JOB ITEM:
Below are entries; repeat exactly, and nothing else, the lines from the one holding "f_number: 1.5" through the one holding "f_number: 2.8", inclusive. Leave the pictures out.

________

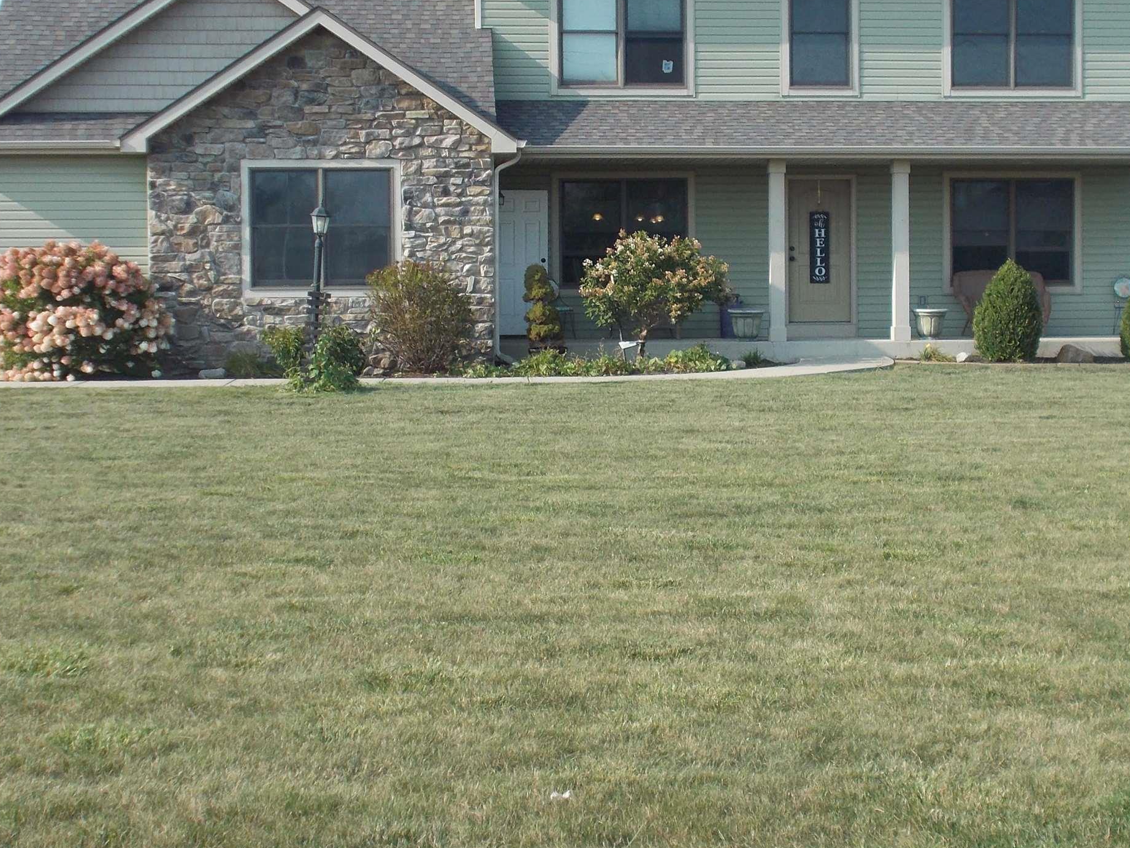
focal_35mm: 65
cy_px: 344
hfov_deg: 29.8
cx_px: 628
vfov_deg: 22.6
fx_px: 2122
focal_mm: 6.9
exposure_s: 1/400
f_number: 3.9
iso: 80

________

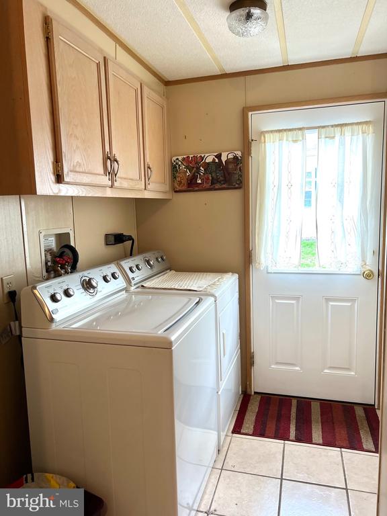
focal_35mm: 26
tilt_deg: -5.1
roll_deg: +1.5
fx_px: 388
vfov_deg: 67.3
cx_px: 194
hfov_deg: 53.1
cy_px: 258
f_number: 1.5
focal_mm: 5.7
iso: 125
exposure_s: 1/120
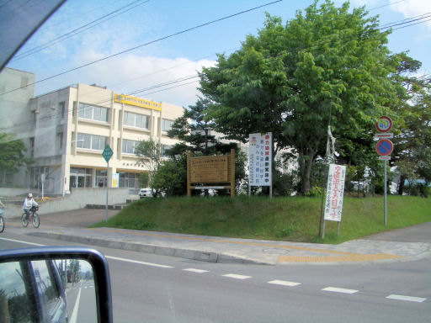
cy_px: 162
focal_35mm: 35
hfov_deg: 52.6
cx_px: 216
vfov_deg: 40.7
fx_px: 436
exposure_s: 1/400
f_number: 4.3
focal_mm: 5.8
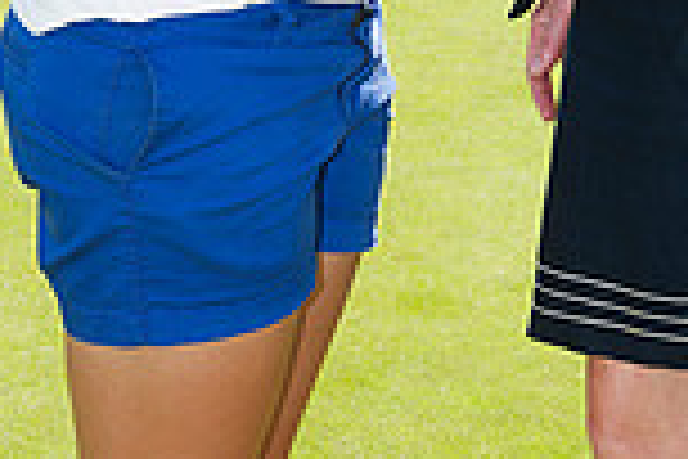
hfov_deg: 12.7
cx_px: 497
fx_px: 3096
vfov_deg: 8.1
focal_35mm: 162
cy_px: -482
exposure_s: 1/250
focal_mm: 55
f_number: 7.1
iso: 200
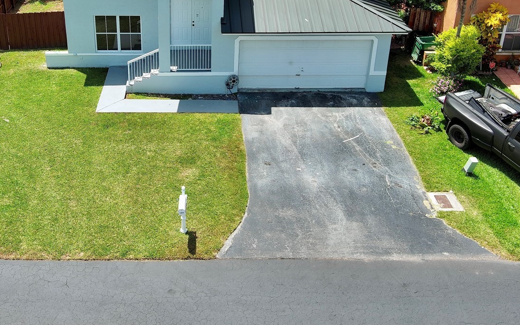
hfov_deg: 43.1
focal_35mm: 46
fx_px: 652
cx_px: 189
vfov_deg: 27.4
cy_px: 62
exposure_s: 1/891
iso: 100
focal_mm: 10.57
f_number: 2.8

________

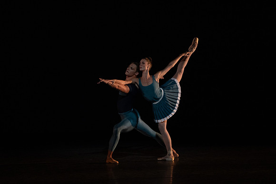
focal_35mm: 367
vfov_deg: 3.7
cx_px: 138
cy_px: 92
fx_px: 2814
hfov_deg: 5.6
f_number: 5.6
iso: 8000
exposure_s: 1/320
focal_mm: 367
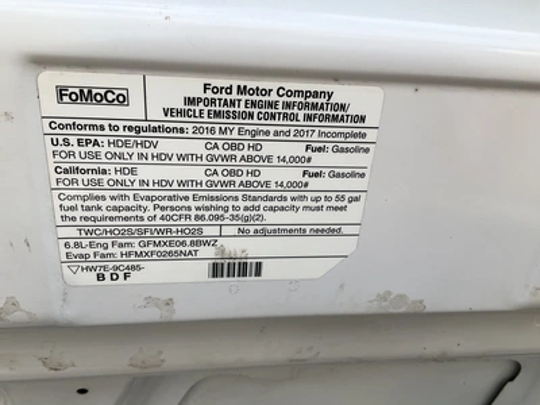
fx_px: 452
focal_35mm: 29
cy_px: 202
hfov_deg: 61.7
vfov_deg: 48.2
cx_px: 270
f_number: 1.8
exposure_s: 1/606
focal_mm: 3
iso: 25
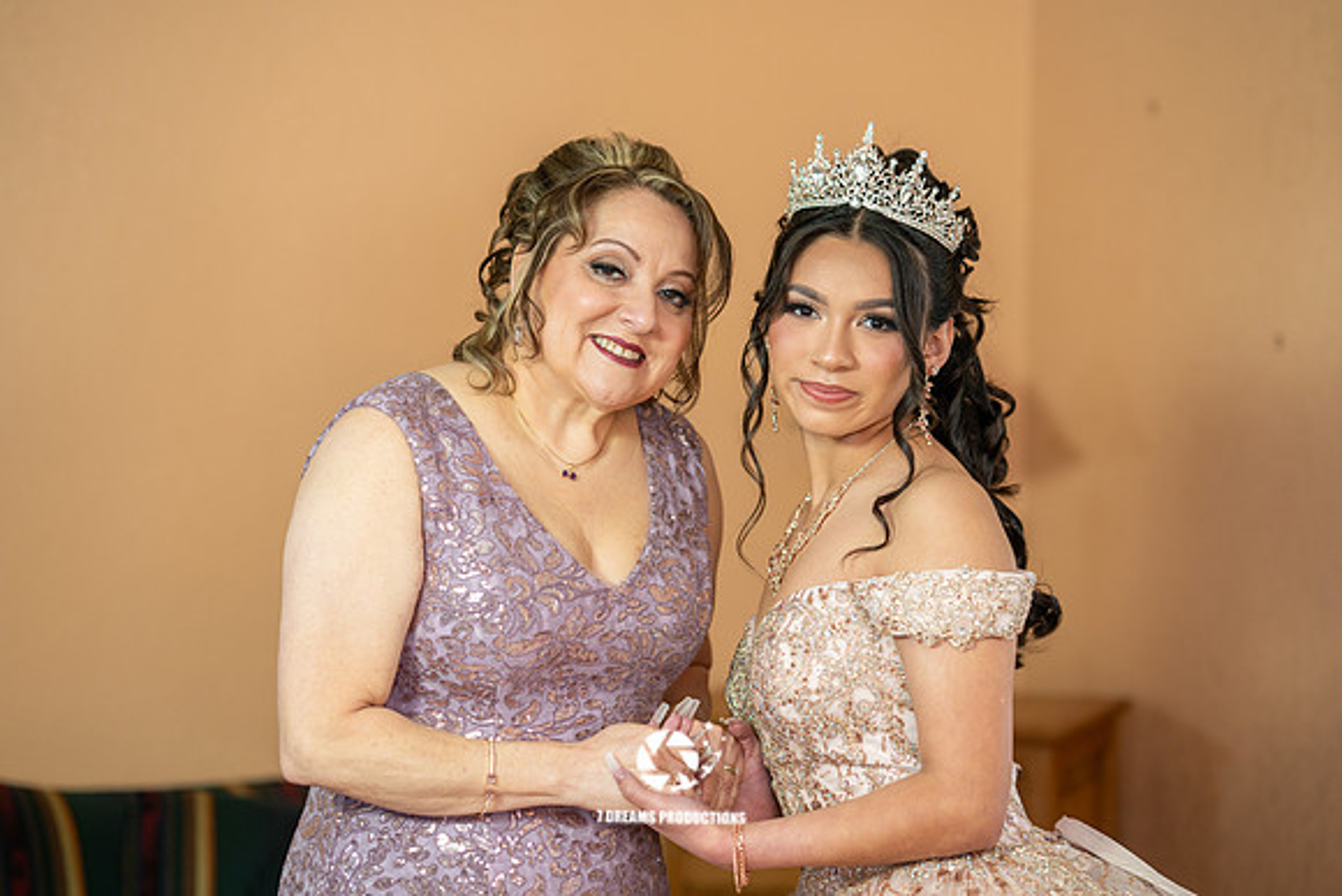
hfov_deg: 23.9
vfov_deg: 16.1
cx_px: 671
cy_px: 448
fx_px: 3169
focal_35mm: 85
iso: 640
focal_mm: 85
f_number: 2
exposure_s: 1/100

________

WRITTEN RESPONSE:
f_number: 1.5
focal_mm: 5.7
iso: 125
exposure_s: 1/120
cy_px: 162
focal_35mm: 35
hfov_deg: 52.6
cx_px: 216
vfov_deg: 40.7
fx_px: 436
exposure_s: 1/400
f_number: 4.3
focal_mm: 5.8
hfov_deg: 12.7
cx_px: 497
fx_px: 3096
vfov_deg: 8.1
focal_35mm: 162
cy_px: -482
exposure_s: 1/250
focal_mm: 55
f_number: 7.1
iso: 200
hfov_deg: 43.1
focal_35mm: 46
fx_px: 652
cx_px: 189
vfov_deg: 27.4
cy_px: 62
exposure_s: 1/891
iso: 100
focal_mm: 10.57
f_number: 2.8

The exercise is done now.